Émile Zola’s novel Germinal is often considered his greatest work. The book is certainly one of the triumphs of the movement of ultra-realist Naturalism that dominated much of world literature in the late nineteenth and early twentieth centuries. What interests me in particular about this book is how Zola made the lives of coal miners compelling to readers.
In the introduction to his English translation of Germinal, Havelock Ellis describes the care that Zola took researching the conditions of the miners: “For six months he travelled around the coal-mining district in northern France and Belgium…note-book in hand.”
Zola starts the novel by recounting the home of a mining family:
Now the candle lighted up the room, a square room with two windows, and filled with three beds. There could be seen a cupboard, a table, and two old walnut chairs, whose smoky tone made hard, dark patches against the walls, which were painted a light yellow. And nothing else, only clothes hung to nails, a jug placed on the floor, and a red pan which served as a basin. In the bed on the left, Zacharie, the eldest, a youth of one-and-twenty, was asleep with his brother Jeanlin, who had completed his eleventh year; in the right-hand bed two urchins, Lénore and Henri, the first six years old, the second four, slept in each other's arms, while Catherine shared the third bed with her sister Alzire, so small for her nine years that Catherine would not have felt her near her if it were not for the little invalid’s humpback, which pressed into her side. The glass door was open; one could perceive the lobby of a landing, a sort of recess in which the father and the mother occupied a fourth bed, against which they had been obliged to install the cradle of the latest comer, Estelle, aged scarcely three months.…
“When the old man comes back,” said Zacharie, mischievously, “he’ll like to find the bed unmade. You know I shall tell him it’s you.”
The old man was the grandfather, Bonnemort, who, as he worked during the night, slept by day, so that the bed was never cold; there was always someone snoring there.
Zola skillfully depicts the home of a family with seven children, two parents, and an elderly grandfather, living in little more than one room. The name of the grandfather, Bonnemort, appropriately enough means “Good Death” in French. A good death is all these family members can hope for at the start of the novel, since their lives are an endless cycle of backbreaking toil in the mines, little sleep, and no privacy. The family does not even possess a closet or a wardrobe to hang the few articles of clothing they own.
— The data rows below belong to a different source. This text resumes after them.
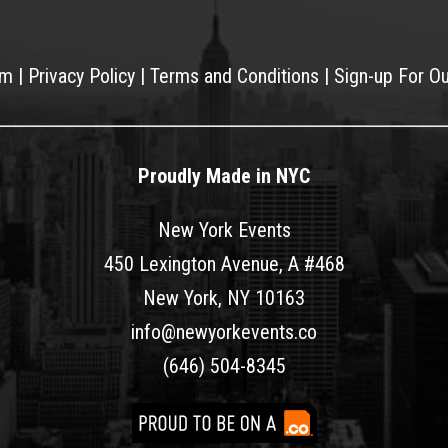
am
|
Privacy Policy
|
Terms and Conditions
|
Sign-up For O
Proudly Made in NYC
New York Events
450 Lexington Avenue, A #468
New York, NY 10163
info@newyorkevents.co
(646) 504-8345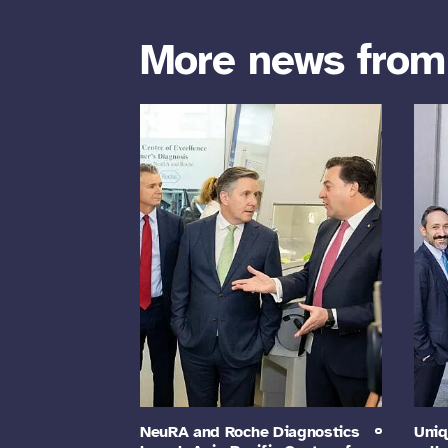
More news fro
NeuRA and Roche Diagnostics
Uniq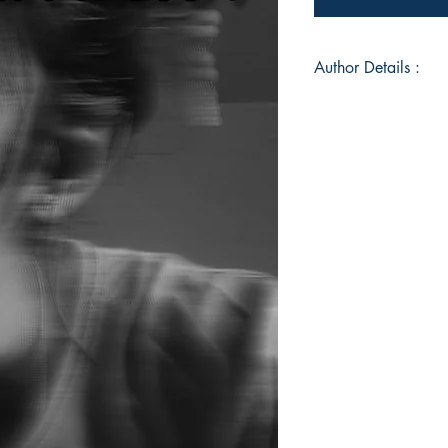
Author Details :
Author's Name: Abi
About the Author: A
and raised in Dindig
pursuing her underg
language and diplom
She is a big fan of 
She entered into the 
her well-wisher, pare
Book ISBN: 9789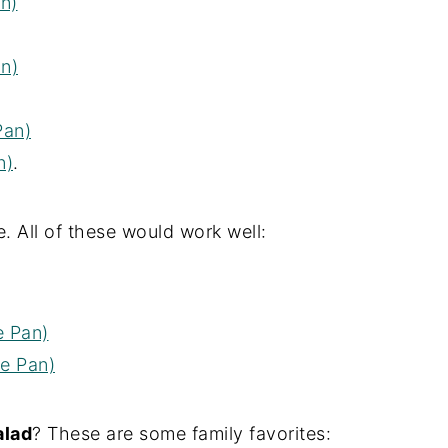
n)
n)
Pan)
n)
.
. All of these would work well:
e Pan)
e Pan)
alad
? These are some family favorites: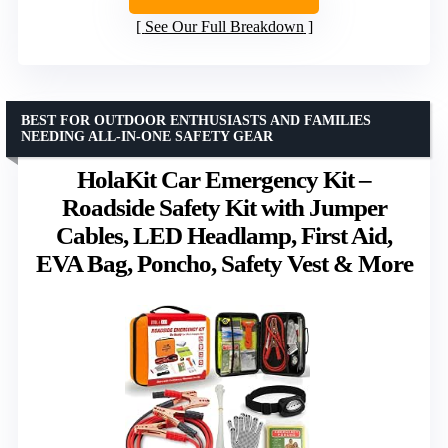
See Our Full Breakdown
BEST FOR OUTDOOR ENTHUSIASTS AND FAMILIES
NEEDING ALL-IN-ONE SAFETY GEAR
HolaKit Car Emergency Kit –
Roadside Safety Kit with Jumper
Cables, LED Headlamp, First Aid,
EVA Bag, Poncho, Safety Vest & More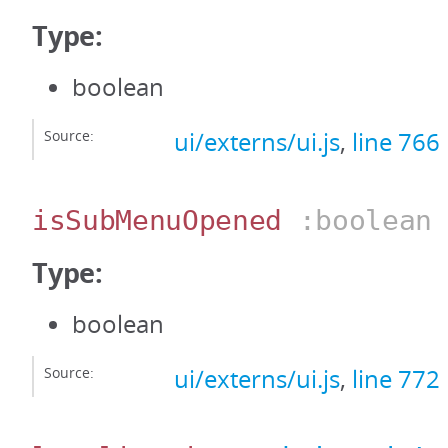
Type:
boolean
Source:
ui/externs/ui.js
,
line 766
isSubMenuOpened
:boolean
Type:
boolean
Source:
ui/externs/ui.js
,
line 772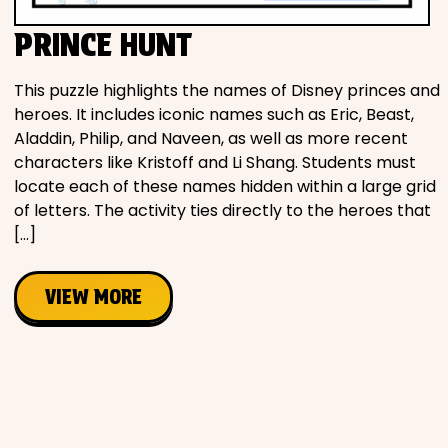
PRINCE HUNT
This puzzle highlights the names of Disney princes and
heroes. It includes iconic names such as Eric, Beast,
Aladdin, Philip, and Naveen, as well as more recent
characters like Kristoff and Li Shang. Students must
locate each of these names hidden within a large grid
of letters. The activity ties directly to the heroes that
[…]
VIEW MORE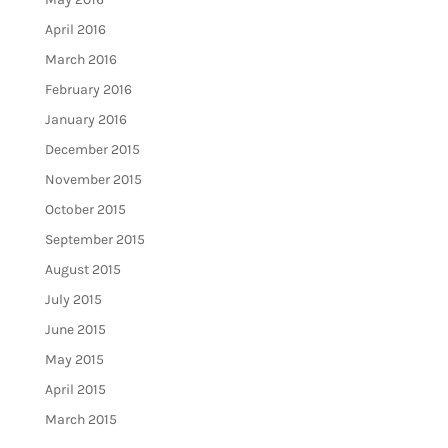
April 2016
March 2016
February 2016
January 2016
December 2015
November 2015
October 2015
September 2015
August 2015
July 2015
June 2015
May 2015
April 2015
March 2015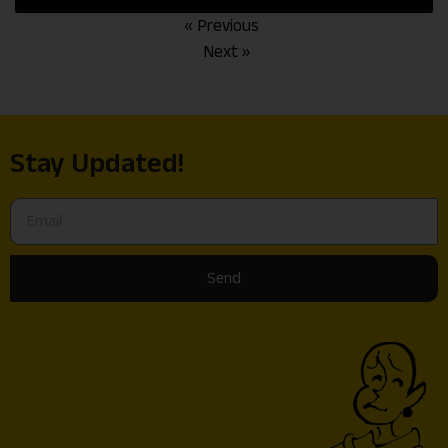
« Previous
Next »
Stay Updated!
Send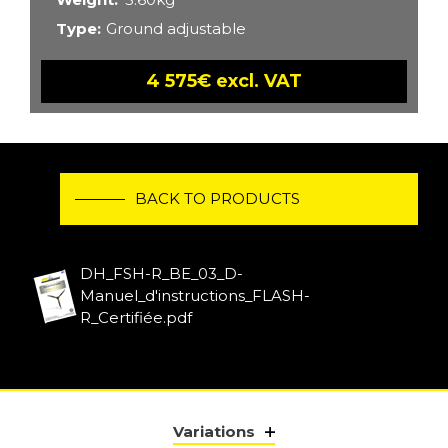
Type
Ground adjustable
4 575€ excl. VAT
BACK TO PRODUCTS
DH_FSH-R_BE_03_D-
Manuel_d'instructions_FLASH-
R_Certifiée.pdf
Variations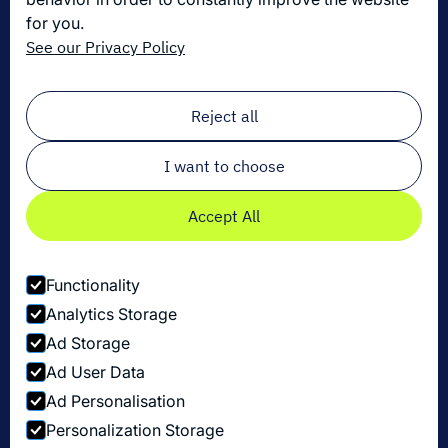
for you.
Die neuesten Innovationen in der Logistik
See our Privacy Policy
Melden Sie sich zu unserem Newsletter an!
Email
*
Reject all
I want to choose
Accept All
Functionality
Analytics Storage
Ad Storage
Ad User Data
Ad Personalisation
Personalization Storage
Datenschutzbestimmungen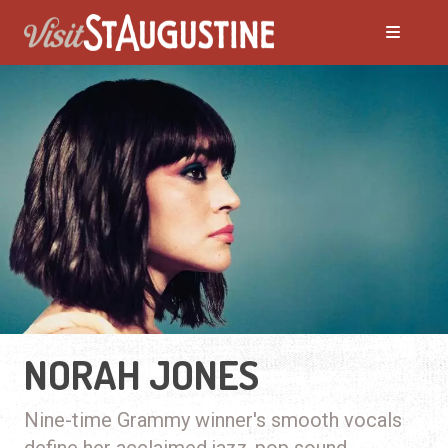
NORAH JONES
Nine-time Grammy winner's smooth vocals
define her acclaimed jazz-pop sound.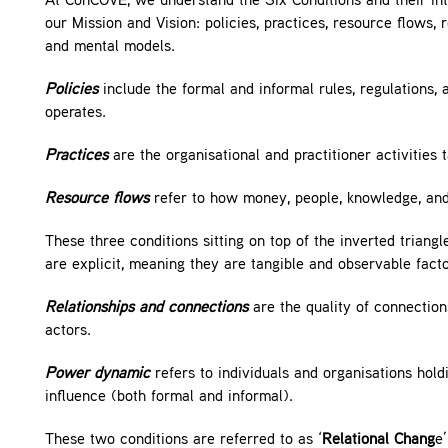
At ConCOVE, we understand the Six Conditions and their int
our Mission and Vision: policies, practices, resource flows
and mental models.
Policies
include the formal and informal rules, regulations, 
operates.
Practices
are the organisational and practitioner activities
Resource flows
refer to how money, people, knowledge, and 
These three conditions sitting on top of the inverted triangl
are explicit, meaning they are tangible and observable facto
Relationships and connections
are the quality of connecti
actors.
Power dynamic
refers to individuals and organisations hold
influence (both formal and informal).
These two conditions are referred to as ‘
Relational Chang
e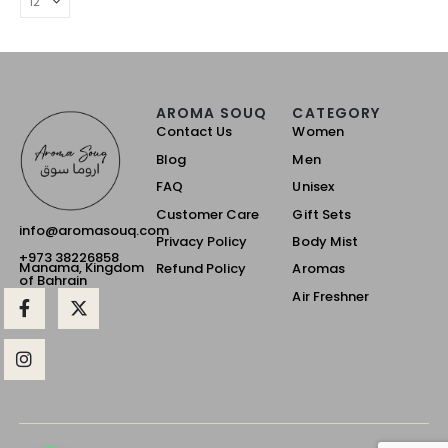
AROMA SOUQ
CATEGORY
Contact Us
Women
Blog
Men
FAQ
Unisex
Customer Care
Gift Sets
info@aromasouq.com
Privacy Policy
Body Mist
+973 38226858
Manama, Kingdom
Refund Policy
Aromas
of Bahrain
Air Freshner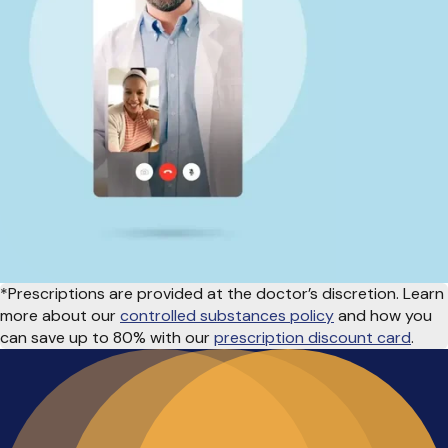
*Prescriptions are provided at the doctor’s discretion. Learn
more about our
controlled substances policy
and how you
can save up to 80% with our
prescription discount card
.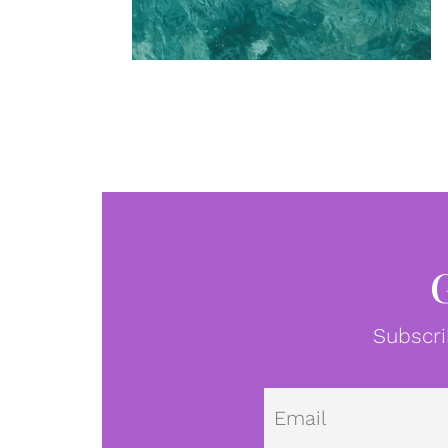
Subscri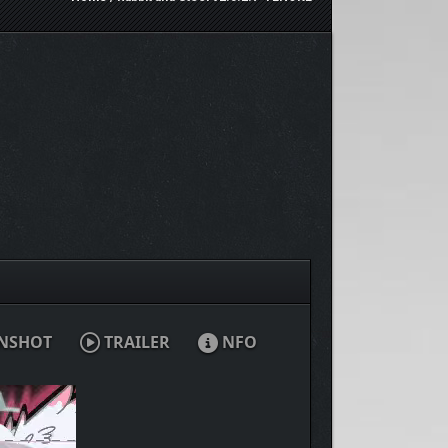
NSHOT
TRAILER
NFO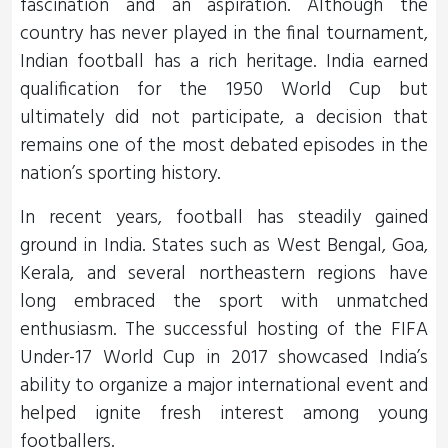
fascination and an aspiration. Although the
country has never played in the final tournament,
Indian football has a rich heritage. India earned
qualification for the 1950 World Cup but
ultimately did not participate, a decision that
remains one of the most debated episodes in the
nation’s sporting history.
In recent years, football has steadily gained
ground in India. States such as West Bengal, Goa,
Kerala, and several northeastern regions have
long embraced the sport with unmatched
enthusiasm. The successful hosting of the FIFA
Under-17 World Cup in 2017 showcased India’s
ability to organize a major international event and
helped ignite fresh interest among young
footballers.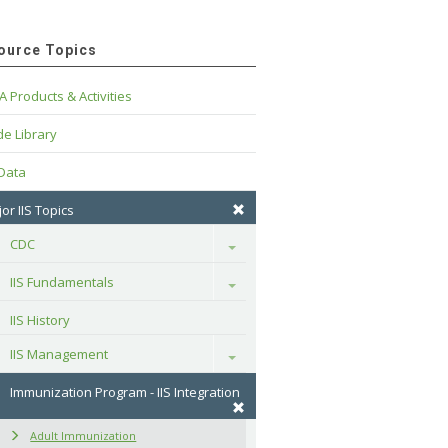
ource Topics
A Products & Activities
e Library
 Data
or IIS Topics
CDC
Toggle
IIS Fundamentals
Toggle
IIS History
IIS Management
Toggle
Immunization Program - IIS Integration
Adult Immunization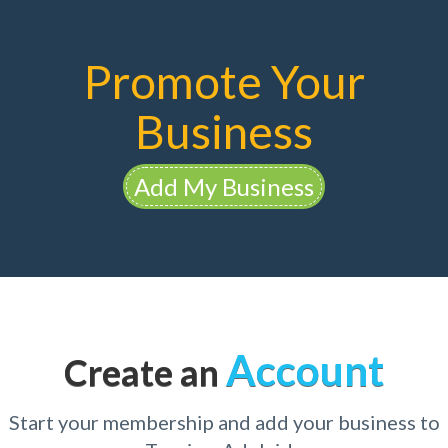
Promote Your
Business
Add My Business
Account
Create an
Start your membership and add your business to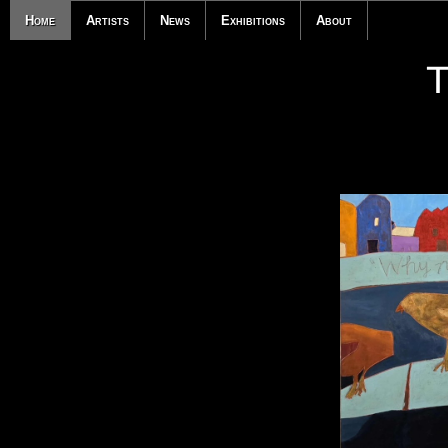
Home
Artists
News
Exhibitions
About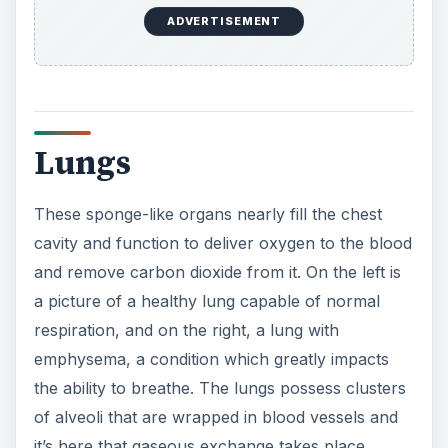
ADVERTISEMENT
Lungs
These sponge-like organs nearly fill the chest
cavity and function to deliver oxygen to the blood
and remove carbon dioxide from it. On the left is
a picture of a healthy lung capable of normal
respiration, and on the right, a lung with
emphysema, a condition which greatly impacts
the ability to breathe. The lungs possess clusters
of alveoli that are wrapped in blood vessels and
it’s here that gaseous exchange takes place.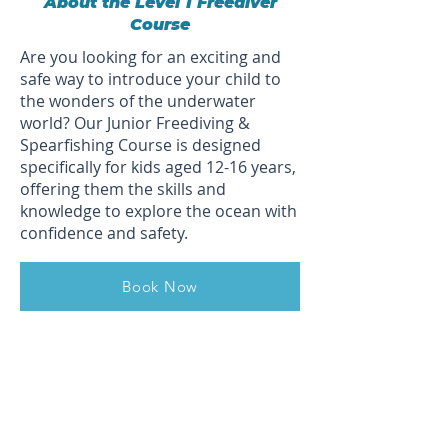
About the Level 1 Freediver
Course
Are you looking for an exciting and
safe way to introduce your child to
the wonders of the underwater
world? Our Junior Freediving &
Spearfishing Course is designed
specifically for kids aged 12-16 years,
offering them the skills and
knowledge to explore the ocean with
confidence and safety.
Book Now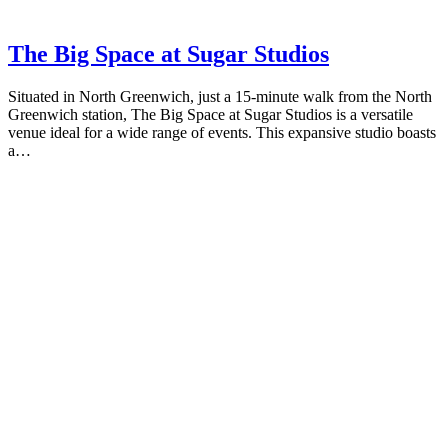
The Big Space at Sugar Studios
Situated in North Greenwich, just a 15-minute walk from the North
Greenwich station, The Big Space at Sugar Studios is a versatile
venue ideal for a wide range of events. This expansive studio boasts
a…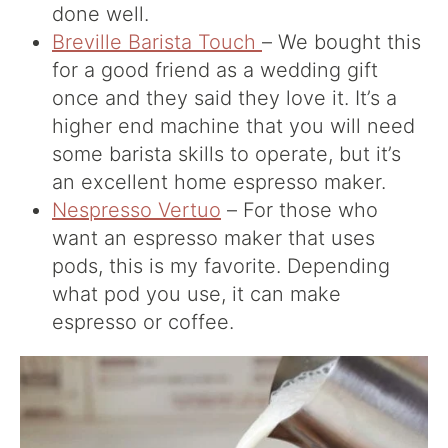
done well.
Breville Barista Touch
– We bought this
for a good friend as a wedding gift
once and they said they love it. It’s a
higher end machine that you will need
some barista skills to operate, but it’s
an excellent home espresso maker.
Nespresso Vertuo
– For those who
want an espresso maker that uses
pods, this is my favorite. Depending
what pod you use, it can make
espresso or coffee.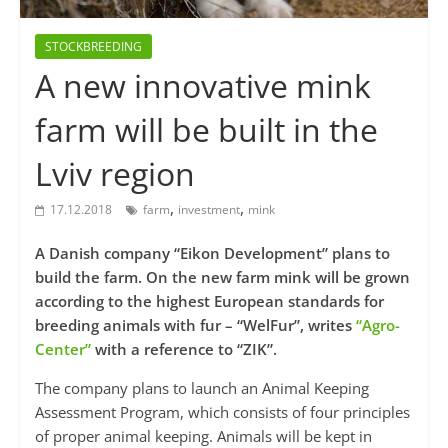
STOCKBREEDING
A new innovative mink
farm will be built in the
Lviv region
,
,
17.12.2018
farm
investment
mink
A Danish company “Eikon Development” plans to
build the farm. On the new farm mink will be grown
according to the highest European standards for
breeding animals with fur – “WelFur”, writes
“Agro-
Center”
with a reference to “ZIK”.
The company plans to launch an Animal Keeping
Assessment Program, which consists of four principles
of proper animal keeping. Animals will be kept in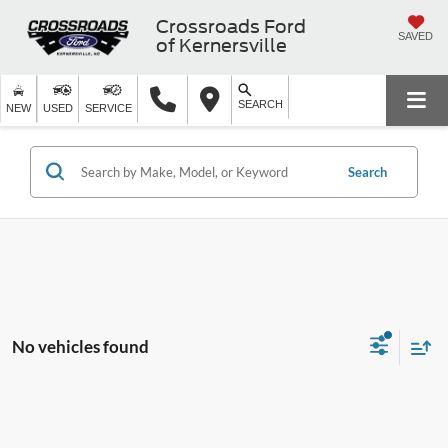
Crossroads Ford
SAVED
of Kernersville
SEARCH
NEW
USED
SERVICE
Search
No vehicles found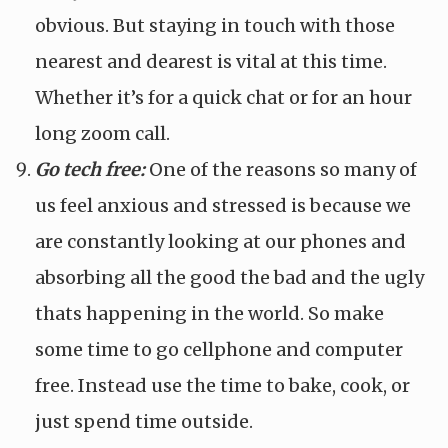
obvious. But staying in touch with those
nearest and dearest is vital at this time.
Whether it’s for a quick chat or for an hour
long zoom call.
Go tech free:
One of the reasons so many of
us feel anxious and stressed is because we
are constantly looking at our phones and
absorbing all the good the bad and the ugly
thats happening in the world. So make
some time to go cellphone and computer
free. Instead use the time to bake, cook, or
just spend time outside.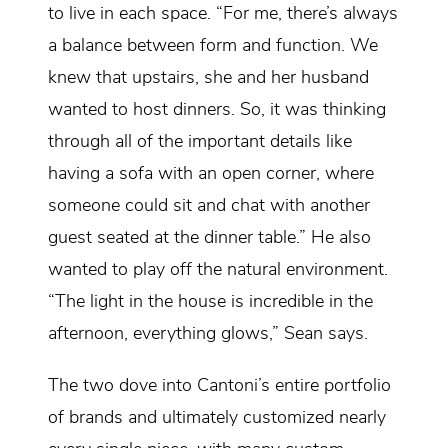
to live in each space. “For me, there’s always
a balance between form and function. We
knew that upstairs, she and her husband
wanted to host dinners. So, it was thinking
through all of the important details like
having a sofa with an open corner, where
someone could sit and chat with another
guest seated at the dinner table.” He also
wanted to play off the natural environment.
“The light in the house is incredible in the
afternoon, everything glows,” Sean says.
The two dove into Cantoni’s entire portfolio
of brands and ultimately customized nearly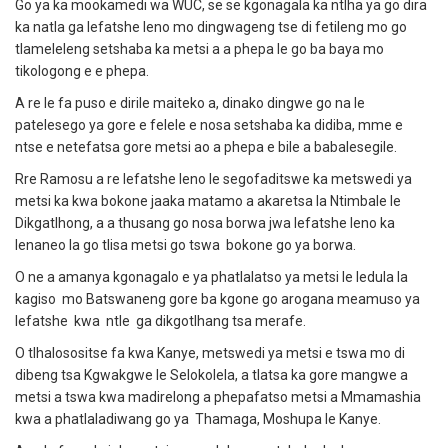
Go ya ka mookamedi wa WUC, se se kgonagala ka ntlha ya go dira
ka natla ga lefatshe leno mo dingwageng tse di fetileng mo go
tlameleleng setshaba ka metsi a a phepa le go ba baya mo
tikologong e e phepa.
A re le fa puso e dirile maiteko a, dinako dingwe go na le
patelesego ya gore e felele e nosa setshaba ka didiba, mme e
ntse e netefatsa gore metsi ao a phepa e bile a babalesegile.
Rre Ramosu a re lefatshe leno le segofaditswe ka metswedi ya
metsi ka kwa bokone jaaka matamo a akaretsa la Ntimbale le
Dikgatlhong, a a thusang go nosa borwa jwa lefatshe leno ka
lenaneo la go tlisa metsi go tswa bokone go ya borwa.
O ne a amanya kgonagalo e ya phatlalatso ya metsi le ledula la
kagiso mo Batswaneng gore ba kgone go arogana meamuso ya
lefatshe kwa ntle ga dikgotlhang tsa merafe.
O tlhalosositse fa kwa Kanye, metswedi ya metsi e tswa mo di
dibeng tsa Kgwakgwe le Selokolela, a tlatsa ka gore mangwe a
metsi a tswa kwa madirelong a phepafatso metsi a Mmamashia
kwa a phatlaladiwang go ya Thamaga, Moshupa le Kanye.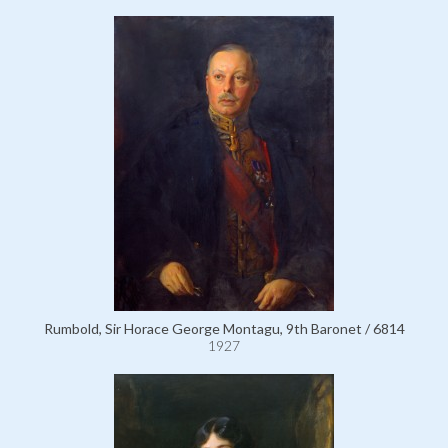
Rumbold, Sir Horace George Montagu, 9th Baronet / 6814
1927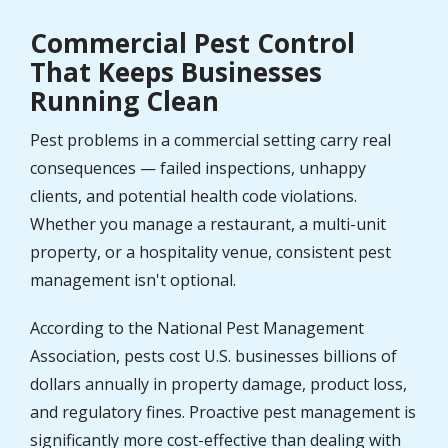
Commercial Pest Control
That Keeps Businesses
Running Clean
Pest problems in a commercial setting carry real
consequences — failed inspections, unhappy
clients, and potential health code violations.
Whether you manage a restaurant, a multi-unit
property, or a hospitality venue, consistent pest
management isn't optional.
According to the National Pest Management
Association, pests cost U.S. businesses billions of
dollars annually in property damage, product loss,
and regulatory fines. Proactive pest management is
significantly more cost-effective than dealing with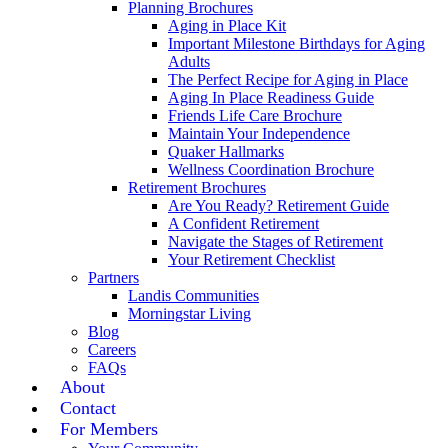
Planning Brochures
Aging in Place Kit
Important Milestone Birthdays for Aging
Adults
The Perfect Recipe for Aging in Place
Aging In Place Readiness Guide
Friends Life Care Brochure
Maintain Your Independence
Quaker Hallmarks
Wellness Coordination Brochure
Retirement Brochures
Are You Ready? Retirement Guide
A Confident Retirement
Navigate the Stages of Retirement
Your Retirement Checklist
Partners
Landis Communities
Morningstar Living
Blog
Careers
FAQs
About
Contact
For Members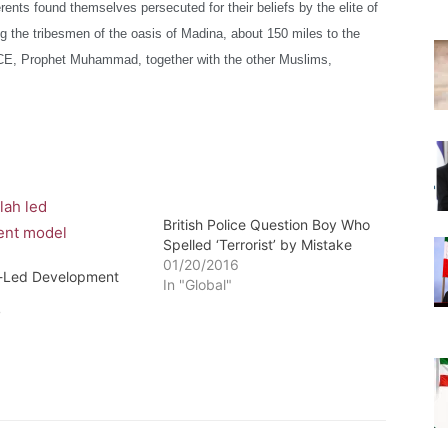
rents found themselves persecuted for their beliefs
by the elite of
he tribesmen of the oasis of Madina, about 150 miles to the
CE, Prophet Muhammad, together with the other Muslims,
British Police Question Boy Who
Spelled ‘Terrorist’ by Mistake
01/20/2016
h-Led Development
In "Global"
7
But this portrait, moving though it is, doesn’t quite make the point from an emotional standpoint. As new as it was when Zola wrote Germinal in 1885 to depict the realities of working class life, there is something almost journalistic and impersonal in the description of the family’s home. Even if we could place ourselves in the life of those family members, and even though Zola has given all of them a name and a gender and an age, there is still a certain distance between the reader and that mining family, maybe even an inevitable distance, since the human heart resists the sort of direct and obvious appeal for sympathy that Zola includes in this section of the book.
But look what happens three chapters later, when Zola introduces us to another inhabitant of the mines, the horse that pulls the coal carts:
It was Bataille, the doyen of the mine, a white horse who had lived below for ten years. These ten years he had lived in this hole, occupying the same corner of the stable, doing the same task along the black galleries without ever seeing daylight. Very fat, with shining coat and a good-natured air, he seemed to lead the existence of a sage, sheltered from the evils of the world above. In this darkness, too, he had become very cunning. The passage in which he worked had grown so familiar to him that he could open the ventilation doors with his head, and he lowered himself to avoid knocks at the narrow spots. Without doubt, also, he counted his turns, for when he had made the regulation number of journeys he refused to do any more, and had to be led back to his manger. Now that old age was coming on, his cat’s eyes were sometimes dimmed with melancholy. Perhaps he vaguely saw again, in the depths of his obscure dreams, the mill at which he was born, near Marchiennes, a mill placed on the edge of the Scarpe, surrounded by large fields over which the wind always blew. Something burnt in the air—an enormous lamp, the exact appearance of which escaped his beast’s memory—and he stood with lowered head, trembling on his old feet, making useless efforts to recall the sun.
I don’t exactly know why, but when I reached this passage in the book, I cried. Zola’s painting of that horse is so unexpected and specific—Bataille’s ducking to avoid the familiar spots where the tunnel is low, the horse’s forgetting of what sunshine is, the cruelty of confining an animal to that space, the bright color of the horse’s coat against the coal. It was through the description of the horse Bataille (which means “Battle”) that I felt emotionally something of the despair of the miners and the stifling world they worked in.
As Shakespeare says in Hamlet, “By indirections find directions out.” By describing the plight of the horse in the mines, Zola makes the human suffering there more tangible. His appeal for sympathy for the horse somehow has more emotional impact because he is not rubbing our faces in the suffering, he is merely showing us a reality and allowing us to empathize. Zola lets the reader draw the conclusion that the life of that horse is equivalent to the life of the miners.